Step 6: Calling the modules

  • We are done creating all the modules. Now, we need to call all the modules to create the resources.

  • Create main.tf file and add the below code to it.

# Creating VPC
module "vpc" {
  source       = "./modules/vpc"
  cluster_name = var.cluster_name
  env          = var.env
  type         = var.type
}

# Creating security group
module "security_groups" {
  source       = "./modules/security-group"
  vpc_id       = module.vpc.vpc_id
  cluster_name = var.cluster_name
  env          = var.env
  type         = var.type
}

# Creating IAM resources
module "iam" {
  source = "./modules/iam"
}

# Creating EKS Cluster
module "eks" {
  source                = "./modules/eks"
  master_arn            = module.iam.master_arn
  worker_arn            = module.iam.worker_arn
  public_subnet_az1_id  = module.vpc.public_subnet_az1_id
  public_subnet_az2_id  = module.vpc.public_subnet_az2_id
  env                   = var.env
  type                  = var.type
  eks_security_group_id = module.security_groups.eks_security_group_id
  instance_size         = var.instance_size
  cluster_name          = var.cluster_name
  worker_node_count     = var.instance_count
  image_id              = var.ami_id
  cluster_version       = var.cluster_version
  vpc-cni-version       = var.vpc-cni-version
  kube-proxy-version    = var.kube-proxy-version
}
  • Create provider.tf file and add the below code to it.
# configure aws provider
terraform {
  required_providers {
    aws = {
      source  = "hashicorp/aws"
      version = "~> 5.0"
    }
  }
}

# Configure the AWS Provider
provider "aws" {
  region = "ap-northeast-1"
}

Note: You need to change the bucket, region & dynamodb table name

# Stack Name
variable "cluster_name" {
  type = string
}

# Worker Node instance size
variable "instance_size" {
  type = string
}

# Region
variable "region" {}

# Environment
variable "env" {
  type    = string
  default = "Prod"
}

# Type
variable "type" {
  type    = string
  default = "Production"
}

# Instance count
variable "instance_count" {
  type = string
}

# AMI ID
variable "ami_id" {
  type = string
}

# Cluster Version
variable "cluster_version" {
  type = string
}

# VPC CNI Version
variable "vpc-cni-version" {
  type        = string
  description = "VPC CNI Version"
}

# Kube Proxy Version
variable "kube-proxy-version" {
  type        = string
  description = "Kube Proxy Version"
}
  • Create terraform.tfvars file and add the below code to it.
cluster_name       = "Prod-Cluster"
instance_count     = 1
instance_size      = "t2.micro"
region             = "ap-northeast-1"
cluster_version    = "1.27"
ami_id             = "ami-0595d6e81396a9efb"
vpc-cni-version    = "v1.18.0-eksbuild.1"
kube-proxy-version = "v1.27.10-eksbuild.2"

Note: You need to change the ami_id & region.

You can find whole code here:

Step 7: Initialize the Working Directory

Execute the terraform init command in your working directory.

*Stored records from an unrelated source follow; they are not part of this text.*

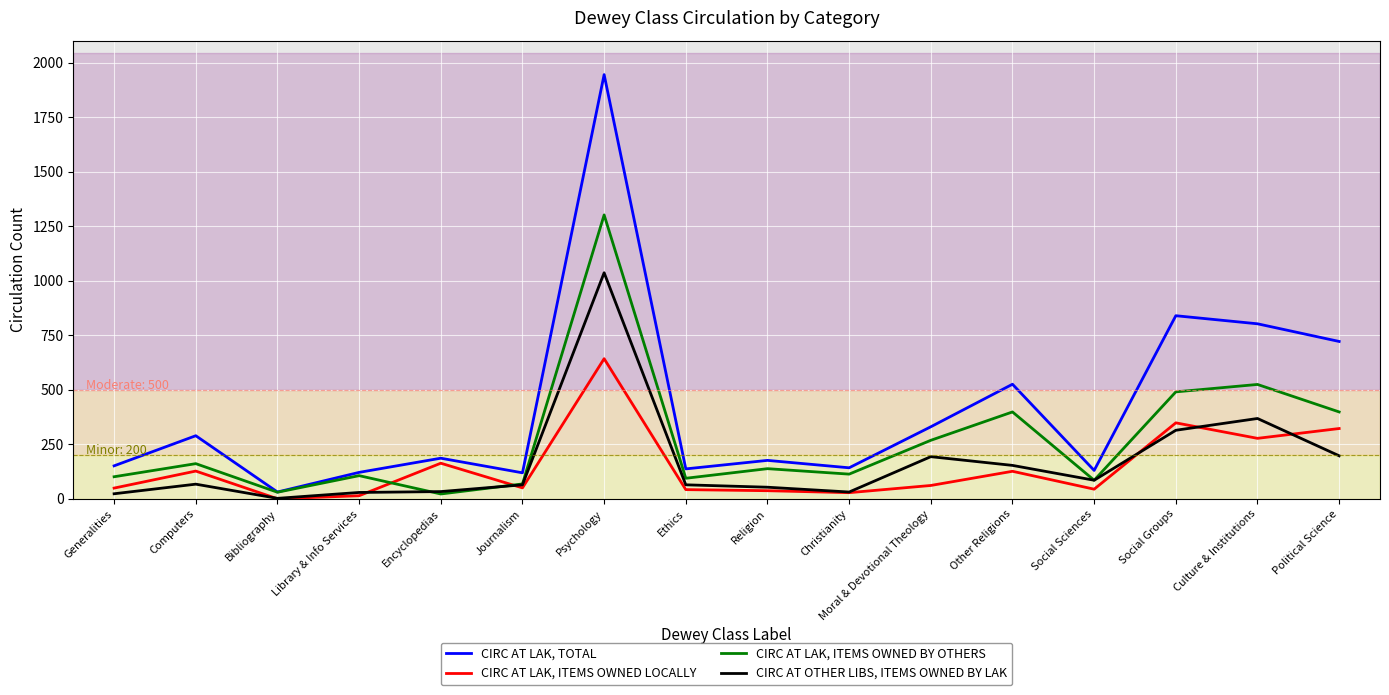

What is the total value across all series at Other Religions?

1206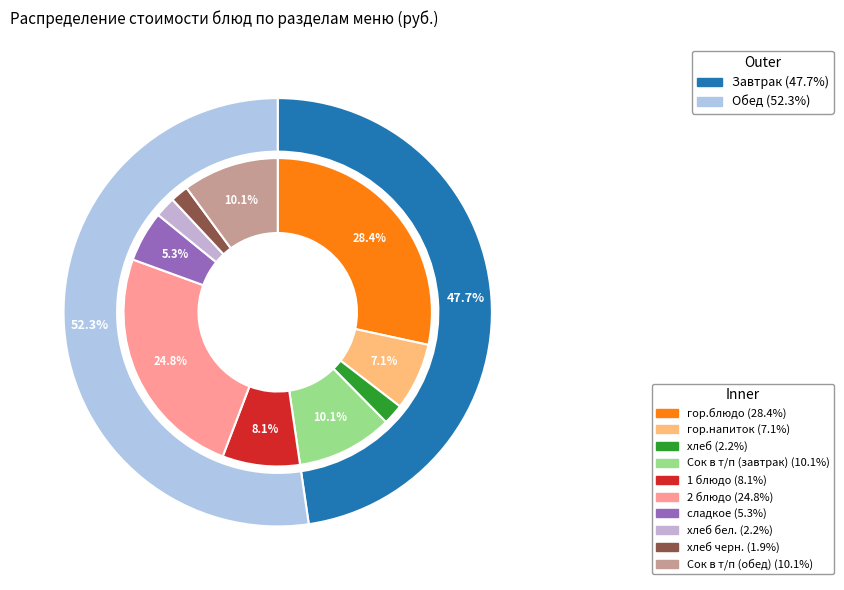

To the nearest percent, what portion does гор.напиток represent?

7%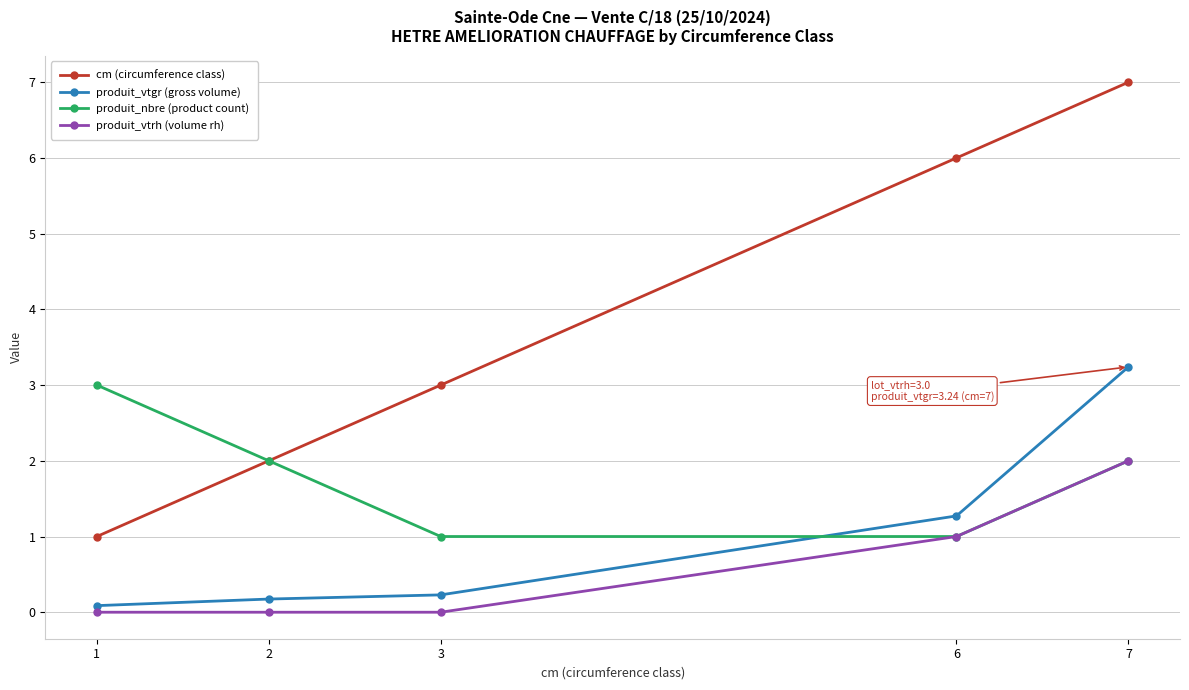

Reading right to left, what are all the values shown in this chart?

cm (circumference class): 7=7.0	6=6.0	3=3.0	2=2.0	1=1.0
produit_vtgr (gross volume): 7=3.2	6=1.3	3=0.2	2=0.2	1=0.1
produit_nbre (product count): 7=2.0	6=1.0	3=1.0	2=2.0	1=3.0
produit_vtrh (volume rh): 7=2.0	6=1.0	3=0.0	2=0.0	1=0.0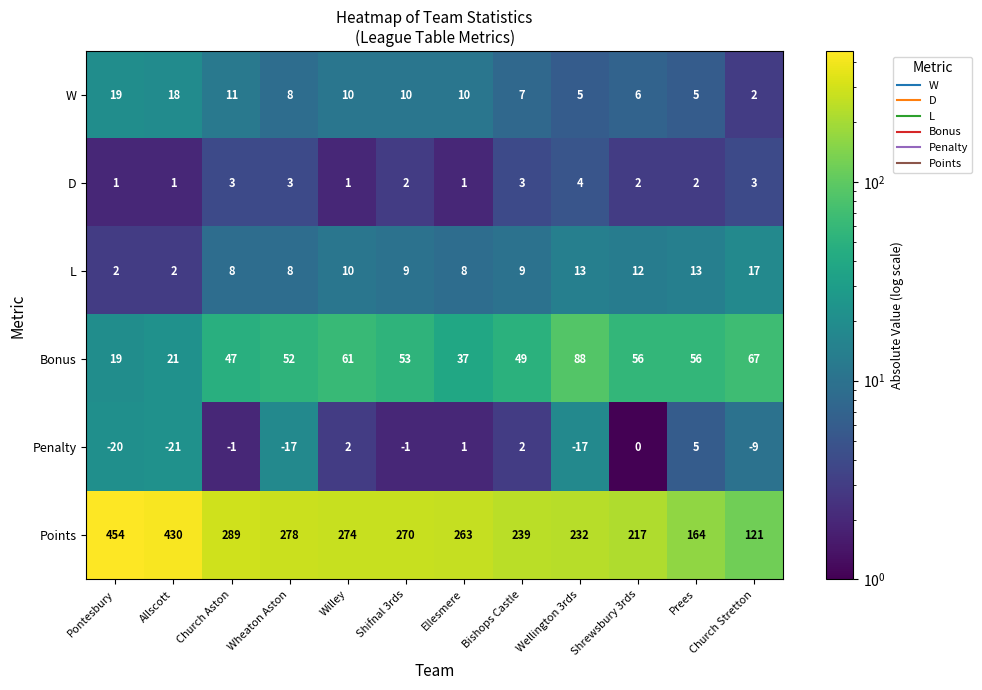

Read the L value at Shrewsbury 3rds.

12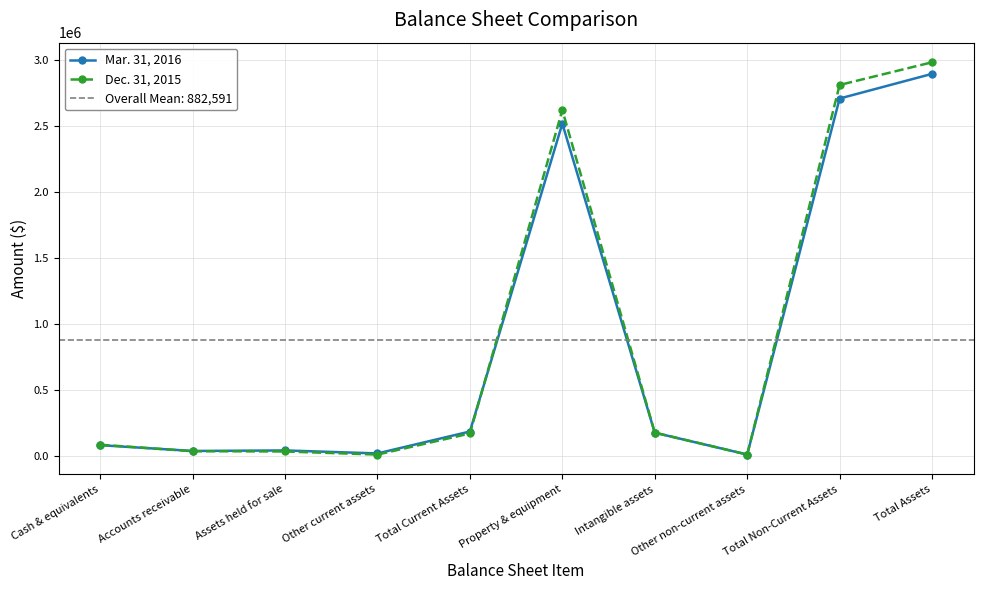

What is the label of the 6th point from the left?

Property & equipment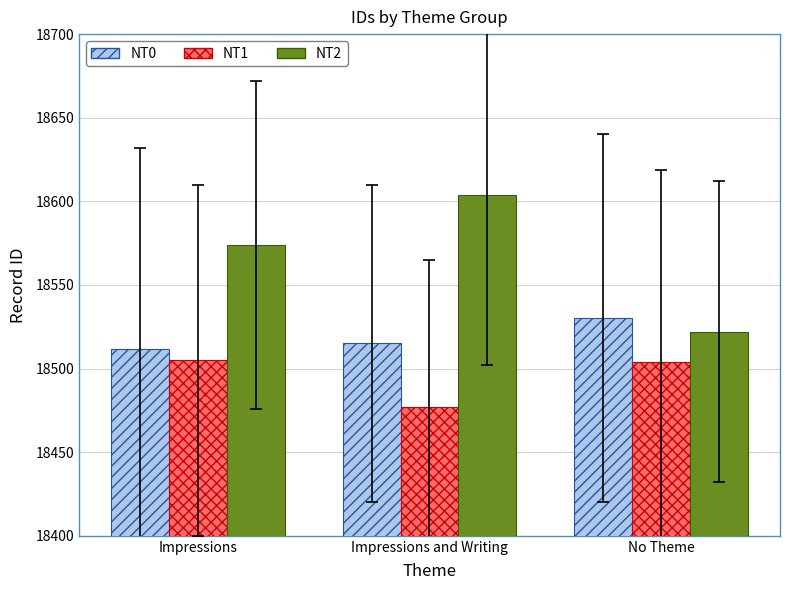

Which category has the lowest value in the NT2 series?

No Theme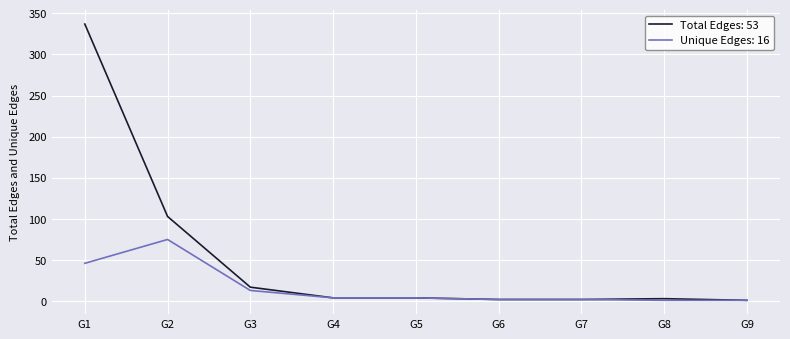

What are all the series names shown in the legend?

Total Edges: 53, Unique Edges: 16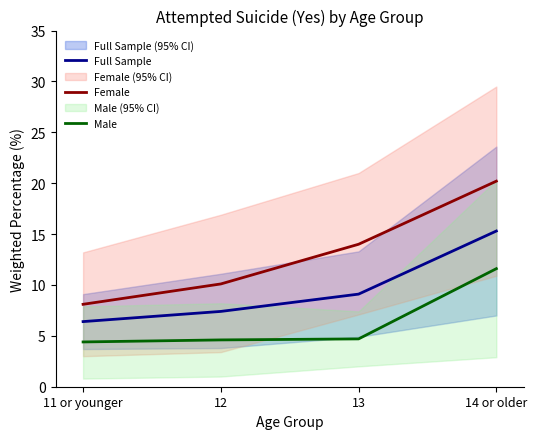

Between 11 or younger and 14 or older, which series saw the biggest shift?

Female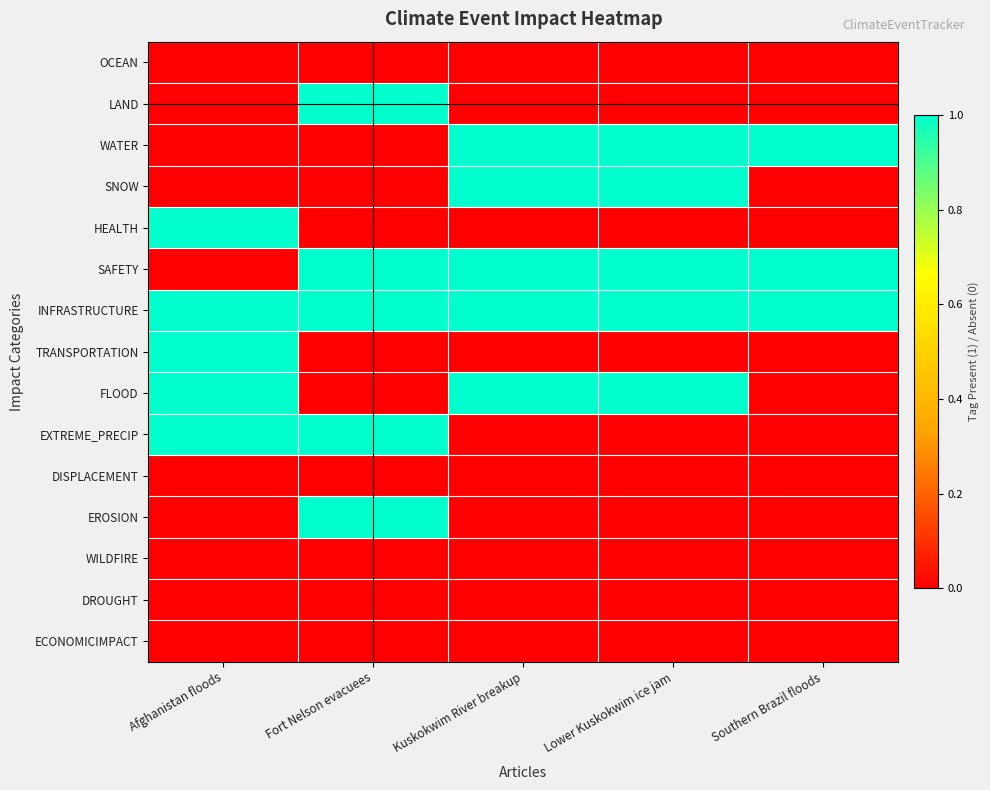

Reading left to right, extract all data points from this chart.

OCEAN: Afghanistan floods=0	Fort Nelson evacuees=0	Kuskokwim River breakup=0	Lower Kuskokwim ice jam=0	Southern Brazil floods=0
LAND: Afghanistan floods=0	Fort Nelson evacuees=1	Kuskokwim River breakup=0	Lower Kuskokwim ice jam=0	Southern Brazil floods=0
WATER: Afghanistan floods=0	Fort Nelson evacuees=0	Kuskokwim River breakup=1	Lower Kuskokwim ice jam=1	Southern Brazil floods=1
SNOW: Afghanistan floods=0	Fort Nelson evacuees=0	Kuskokwim River breakup=1	Lower Kuskokwim ice jam=1	Southern Brazil floods=0
HEALTH: Afghanistan floods=1	Fort Nelson evacuees=0	Kuskokwim River breakup=0	Lower Kuskokwim ice jam=0	Southern Brazil floods=0
SAFETY: Afghanistan floods=0	Fort Nelson evacuees=1	Kuskokwim River breakup=1	Lower Kuskokwim ice jam=1	Southern Brazil floods=1
INFRASTRUCTURE: Afghanistan floods=1	Fort Nelson evacuees=1	Kuskokwim River breakup=1	Lower Kuskokwim ice jam=1	Southern Brazil floods=1
TRANSPORTATION: Afghanistan floods=1	Fort Nelson evacuees=0	Kuskokwim River breakup=0	Lower Kuskokwim ice jam=0	Southern Brazil floods=0
FLOOD: Afghanistan floods=1	Fort Nelson evacuees=0	Kuskokwim River breakup=1	Lower Kuskokwim ice jam=1	Southern Brazil floods=0
EXTREME_PRECIP: Afghanistan floods=1	Fort Nelson evacuees=1	Kuskokwim River breakup=0	Lower Kuskokwim ice jam=0	Southern Brazil floods=0
DISPLACEMENT: Afghanistan floods=0	Fort Nelson evacuees=0	Kuskokwim River breakup=0	Lower Kuskokwim ice jam=0	Southern Brazil floods=0
EROSION: Afghanistan floods=0	Fort Nelson evacuees=1	Kuskokwim River breakup=0	Lower Kuskokwim ice jam=0	Southern Brazil floods=0
WILDFIRE: Afghanistan floods=0	Fort Nelson evacuees=0	Kuskokwim River breakup=0	Lower Kuskokwim ice jam=0	Southern Brazil floods=0
DROUGHT: Afghanistan floods=0	Fort Nelson evacuees=0	Kuskokwim River breakup=0	Lower Kuskokwim ice jam=0	Southern Brazil floods=0
ECONOMICIMPACT: Afghanistan floods=0	Fort Nelson evacuees=0	Kuskokwim River breakup=0	Lower Kuskokwim ice jam=0	Southern Brazil floods=0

This command downloads necessary providers, modules, and initializes the backend configuration.

Step 8: Generate a Terraform Execution Plan

Run terraform plan in the working directory to generate an execution plan. This plan outlines the actions Terraform will take to create, modify, or delete resources as defined in your configuration.

Step 9: Apply Terraform Configuration

Execute terraform apply in the working directory. This command applies the Terraform configuration and provisions all required AWS resources based on your defined infrastructure.

Step 10: Retrieve the Kubernetes Configuration

To obtain the Kubernetes configuration file for your cluster, run the following command:

aws eks update-kubeconfig --name <cluster-name> --region <region>

Replace <cluster-name> with your EKS cluster's name and <region> with the AWS region where your cluster is deployed.

Step 11: Verify Node Details

Run the following command to verify details about the nodes in your Kubernetes cluster:

kubectl get nodes

This command displays information about all nodes currently registered with your Kubernetes cluster.

I've installed the CoreDNS add-on from the UI

Code can be found at: https://github.com/Saurabh-DevOpsVoyager77/EKS-managed_node_group_Terraform_Custom_Templates.git

Conclusion

Amazon Elastic Kubernetes Service (Amazon EKS) simplifies Kubernetes deployment by managing the control plane and worker nodes. It ensures high availability, enhances security, and automates critical tasks like patching and updates. This tutorial demonstrated setting up an EKS cluster with managed node groups using custom launch templates, enabling efficient and scalable Kubernetes environments on AWS. EKS empowers teams to focus on application development, making it ideal for modern cloud-native architectures and DevOps practices.